Print out each entry below exactly; do not carry over any image.

## RECORDS SUPPLIED
+++
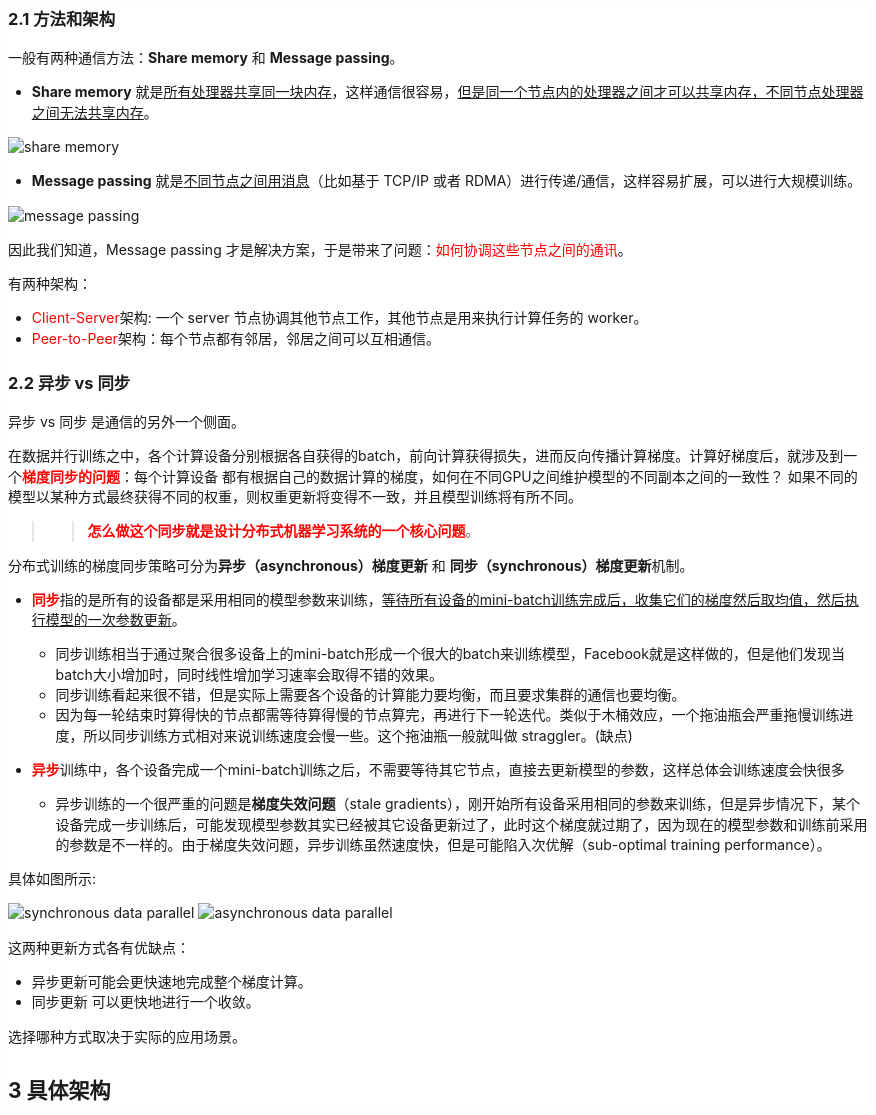 ### 2.1 方法和架构

一般有两种通信方法：**Share memory** 和 **Message passing**。
- **Share memory** 就是<u>所有处理器共享同一块内存</u>，这样通信很容易，<u>但是同一个节点内的处理器之间才可以共享内存，不同节点处理器之间无法共享内存</u>。

![share memory](https://github.com/jianye0428/hello-hugo/raw/master/img/posts/notes/2022-10-08_Horovod_1/Horovod_1_share_memory.png#center)

- **Message passing** 就是<u>不同节点之间用消息</u>（比如基于 TCP/IP 或者 RDMA）进行传递/通信，这样容易扩展，可以进行大规模训练。

![message passing](https://github.com/jianye0428/hello-hugo/raw/master/img/posts/notes/2022-10-08_Horovod_1/Horovod_1_message_passing.png#center)

因此我们知道，Message passing 才是解决方案，于是带来了问题：<font color=red>如何协调这些节点之间的通讯</font>。

有两种架构：
- <font color=red>Client-Server</font>架构: 一个 server 节点协调其他节点工作，其他节点是用来执行计算任务的 worker。
- <font color=red>Peer-to-Peer</font>架构：每个节点都有邻居，邻居之间可以互相通信。


### 2.2 异步 vs 同步

异步 vs 同步 是通信的另外一个侧面。

在数据并行训练之中，各个计算设备分别根据各自获得的batch，前向计算获得损失，进而反向传播计算梯度。计算好梯度后，就涉及到一个<font color=red>**梯度同步的问题**</font>：每个计算设备 都有根据自己的数据计算的梯度，如何在不同GPU之间维护模型的不同副本之间的一致性？ 如果不同的模型以某种方式最终获得不同的权重，则权重更新将变得不一致，并且模型训练将有所不同。

>><font color=red>**怎么做这个同步就是设计分布式机器学习系统的一个核心问题**</font>。

分布式训练的梯度同步策略可分为**异步（asynchronous）梯度更新** 和 **同步（synchronous）梯度更新**机制。

- <font color=red>**同步**</font>指的是所有的设备都是采用相同的模型参数来训练，<u>等待所有设备的mini-batch训练完成后，收集它们的梯度然后取均值，然后执行模型的一次参数更新</u>。 

    - 同步训练相当于通过聚合很多设备上的mini-batch形成一个很大的batch来训练模型，Facebook就是这样做的，但是他们发现当batch大小增加时，同时线性增加学习速率会取得不错的效果。
    - 同步训练看起来很不错，但是实际上需要各个设备的计算能力要均衡，而且要求集群的通信也要均衡。
    - 因为每一轮结束时算得快的节点都需等待算得慢的节点算完，再进行下一轮迭代。类似于木桶效应，一个拖油瓶会严重拖慢训练进度，所以同步训练方式相对来说训练速度会慢一些。这个拖油瓶一般就叫做 straggler。(缺点)
  
- <font color=red>**异步**</font>训练中，各个设备完成一个mini-batch训练之后，不需要等待其它节点，直接去更新模型的参数，这样总体会训练速度会快很多
    - 异步训练的一个很严重的问题是**梯度失效问题**（stale gradients），刚开始所有设备采用相同的参数来训练，但是异步情况下，某个设备完成一步训练后，可能发现模型参数其实已经被其它设备更新过了，此时这个梯度就过期了，因为现在的模型参数和训练前采用的参数是不一样的。由于梯度失效问题，异步训练虽然速度快，但是可能陷入次优解（sub-optimal training performance）。

具体如图所示:

![synchronous data parallel](https://github.com/jianye0428/hello-hugo/raw/master/img/posts/notes/2022-10-08_Horovod_1/Horovod_1_synchronous_data_parallel.png#center)
![asynchronous data parallel](https://github.com/jianye0428/hello-hugo/raw/master/img/posts/notes/2022-10-08_Horovod_1/Horovod_1_asynchronous_data_parallel.png#center)

这两种更新方式各有优缺点：

  - 异步更新可能会更快速地完成整个梯度计算。
  - 同步更新 可以更快地进行一个收敛。

选择哪种方式取决于实际的应用场景。

## 3 具体架构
+++
## YOUR RESPONSE
 ### 2.1 方法和架构

一般有两种通信方法：**Share memory** 和 **Message passing**。
- **Share memory** 就是<u>所有处理器共享同一块内存</u>，这样通信很容易，<u>但是同一个节点内的处理器之间才可以共享内存，不同节点处理器之间无法共享内存</u>。

![share memory](https://github.com/jianye0428/hello-hugo/raw/master/img/posts/notes/2022-10-08_Horovod_1/Horovod_1_share_memory.png#center)

- **Message passing** 就是<u>不同节点之间用消息</u>（比如基于 TCP/IP 或者 RDMA）进行传递/通信，这样容易扩展，可以进行大规模训练。

![message passing](https://github.com/jianye0428/hello-hugo/raw/master/img/posts/notes/2022-10-08_Horovod_1/Horovod_1_message_passing.png#center)

因此我们知道，Message passing 才是解决方案，于是带来了问题：<font color=red>如何协调这些节点之间的通讯</font>。

有两种架构：
- <font color=red>Client-Server</font>架构: 一个 server 节点协调其他节点工作，其他节点是用来执行计算任务的 worker。
- <font color=red>Peer-to-Peer</font>架构：每个节点都有邻居，邻居之间可以互相通信。


### 2.2 异步 vs 同步

异步 vs 同步 是通信的另外一个侧面。

在数据并行训练之中，各个计算设备分别根据各自获得的batch，前向计算获得损失，进而反向传播计算梯度。计算好梯度后，就涉及到一个<font color=red>**梯度同步的问题**</font>：每个计算设备 都有根据自己的数据计算的梯度，如何在不同GPU之间维护模型的不同副本之间的一致性？ 如果不同的模型以某种方式最终获得不同的权重，则权重更新将变得不一致，并且模型训练将有所不同。

>><font color=red>**怎么做这个同步就是设计分布式机器学习系统的一个核心问题**</font>。

分布式训练的梯度同步策略可分为**异步（asynchronous）梯度更新** 和 **同步（synchronous）梯度更新**机制。

- <font color=red>**同步**</font>指的是所有的设备都是采用相同的模型参数来训练，<u>等待所有设备的mini-batch训练完成后，收集它们的梯度然后取均值，然后执行模型的一次参数更新</u>。 

    - 同步训练相当于通过聚合很多设备上的mini-batch形成一个很大的batch来训练模型，Facebook就是这样做的，但是他们发现当batch大小增加时，同时线性增加学习速率会取得不错的效果。
    - 同步训练看起来很不错，但是实际上需要各个设备的计算能力要均衡，而且要求集群的通信也要均衡。
    - 因为每一轮结束时算得快的节点都需等待算得慢的节点算完，再进行下一轮迭代。类似于木桶效应，一个拖油瓶会严重拖慢训练进度，所以同步训练方式相对来说训练速度会慢一些。这个拖油瓶一般就叫做 straggler。(缺点)
  
- <font color=red>**异步**</font>训练中，各个设备完成一个mini-batch训练之后，不需要等待其它节点，直接去更新模型的参数，这样总体会训练速度会快很多
    - 异步训练的一个很严重的问题是**梯度失效问题**（stale gradients），刚开始所有设备采用相同的参数来训练，但是异步情况下，某个设备完成一步训练后，可能发现模型参数其实已经被其它设备更新过了，此时这个梯度就过期了，因为现在的模型参数和训练前采用的参数是不一样的。由于梯度失效问题，异步训练虽然速度快，但是可能陷入次优解（sub-optimal training performance）。

具体如图所示:

![synchronous data parallel](https://github.com/jianye0428/hello-hugo/raw/master/img/posts/notes/2022-10-08_Horovod_1/Horovod_1_synchronous_data_parallel.png#center)
![asynchronous data parallel](https://github.com/jianye0428/hello-hugo/raw/master/img/posts/notes/2022-10-08_Horovod_1/Horovod_1_asynchronous_data_parallel.png#center)

这两种更新方式各有优缺点：

  - 异步更新可能会更快速地完成整个梯度计算。
  - 同步更新 可以更快地进行一个收敛。

选择哪种方式取决于实际的应用场景。

## 3 具体架构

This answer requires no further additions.